CNV boundaries were estimated based on the probe (log2) ratio information from tilling array CGH. PCR primers were then designed to amplify the breakpoints of five de novo deletions. PCR was performed on genomic DNA from all members of the trio. PCR products were sequenced by the Sanger selleck screening library method using both forward and reverse primers specific for each de novo deletion. We examined whether genes impacted by de novo CNVs in SCZ, BD, and controls were enriched for specific functional
categories. In addition, functional categories found to be enriched within each diagnostic group were interrogated in rare CNVs from large independent cases control data sets including 8,290 SCZ, 2,777 BD, and 7,431 controls. For gene set enrichment analysis, we used 39 de novo CNVs including nine in SCZ, www.selleckchem.com/products/gsk126.html ten in BD, four in our controls, and an additional 16 CNVs detected in a previous study by Levy et al. (2011) in an independent set of control subjects using the same array platform. We prefer to use only de novo CNVs as a control set. Naturally occurring variants in the population
do not make the ideal control set for this analysis because the gene content of these CNVs is shaped by natural selection and is not likely to be representative of random mutation. Gene set enrichment analyses was performed on the sets of genes impacted by de novo CNVs in SCZ, BD, and controls. The primary step was performed using “DAVID Bioinformatics Resources 6.7” website (http://david.abcc.ncifcrf.gov/) using Gene Ontology terms—biological processes (GO_BP), cellular components (GO_CC), and molecular functions (GO_MF)—including KEGG, Phosphoprotein phosphatase BioCarta, BBID, and Panther pathway databases and by excluding pathway results containing < 3 CNV genes. We selected the nonredundant pathways from DAVID with p value < 0.05 for further analysis by permutation-based test.
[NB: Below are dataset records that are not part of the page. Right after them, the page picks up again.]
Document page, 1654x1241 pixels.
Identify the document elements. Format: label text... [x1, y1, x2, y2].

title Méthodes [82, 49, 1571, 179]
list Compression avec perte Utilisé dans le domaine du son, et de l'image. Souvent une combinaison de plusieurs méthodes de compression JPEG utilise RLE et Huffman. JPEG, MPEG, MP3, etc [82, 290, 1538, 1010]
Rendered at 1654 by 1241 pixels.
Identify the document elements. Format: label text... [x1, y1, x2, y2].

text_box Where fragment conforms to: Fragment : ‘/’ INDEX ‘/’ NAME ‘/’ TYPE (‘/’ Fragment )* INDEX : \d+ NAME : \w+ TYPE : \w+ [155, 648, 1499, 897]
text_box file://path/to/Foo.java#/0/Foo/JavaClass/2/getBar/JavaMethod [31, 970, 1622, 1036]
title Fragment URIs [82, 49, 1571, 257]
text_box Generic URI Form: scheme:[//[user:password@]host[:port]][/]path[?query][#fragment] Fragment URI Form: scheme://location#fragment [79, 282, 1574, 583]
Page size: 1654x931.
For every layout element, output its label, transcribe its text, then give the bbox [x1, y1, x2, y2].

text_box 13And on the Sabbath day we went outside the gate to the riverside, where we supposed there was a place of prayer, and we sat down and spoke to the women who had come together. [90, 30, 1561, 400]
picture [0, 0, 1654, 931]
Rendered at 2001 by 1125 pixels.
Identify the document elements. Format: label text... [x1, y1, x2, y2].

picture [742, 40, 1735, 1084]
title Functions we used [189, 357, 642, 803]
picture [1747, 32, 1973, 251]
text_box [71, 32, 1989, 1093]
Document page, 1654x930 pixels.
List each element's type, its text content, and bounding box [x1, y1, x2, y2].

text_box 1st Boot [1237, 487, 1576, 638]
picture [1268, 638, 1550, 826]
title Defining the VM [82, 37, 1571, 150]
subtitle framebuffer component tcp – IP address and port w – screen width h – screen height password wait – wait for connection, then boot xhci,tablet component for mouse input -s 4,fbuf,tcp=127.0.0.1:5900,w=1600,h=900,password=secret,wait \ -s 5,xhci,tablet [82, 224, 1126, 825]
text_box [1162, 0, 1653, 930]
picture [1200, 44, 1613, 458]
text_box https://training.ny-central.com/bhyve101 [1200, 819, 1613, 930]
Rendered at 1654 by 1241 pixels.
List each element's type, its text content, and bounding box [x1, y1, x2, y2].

Based on analysis using DAVID, eight categories were enriched among de novo CNVs in SCZ (Table 4), seven categories were enriched among de novo CNVs in BD (Table 5), and nine categories were enriched among de novo CNVs in controls (Table S7). The enrichment test performed
within the DAVID software does not correct for certain biases of CNVs toward certain functional classes of genes and large genes in particular. In order to correct for these biases we applied two permutation-based tests to the pathways found to be enriched by DAVID. First, we performed a case-only permutation-based test by constructing empirical null distributions that took the CNV size distribution and gene number into account. We randomly placed 10,000 sets of CNVs (same number of events, size distribution) throughout the genome. Placement on any autosome was allowed, but we sampled such that placement on chromosomes was weighted in proportion to the total number of de novo CNVs observed on the respective chromosome.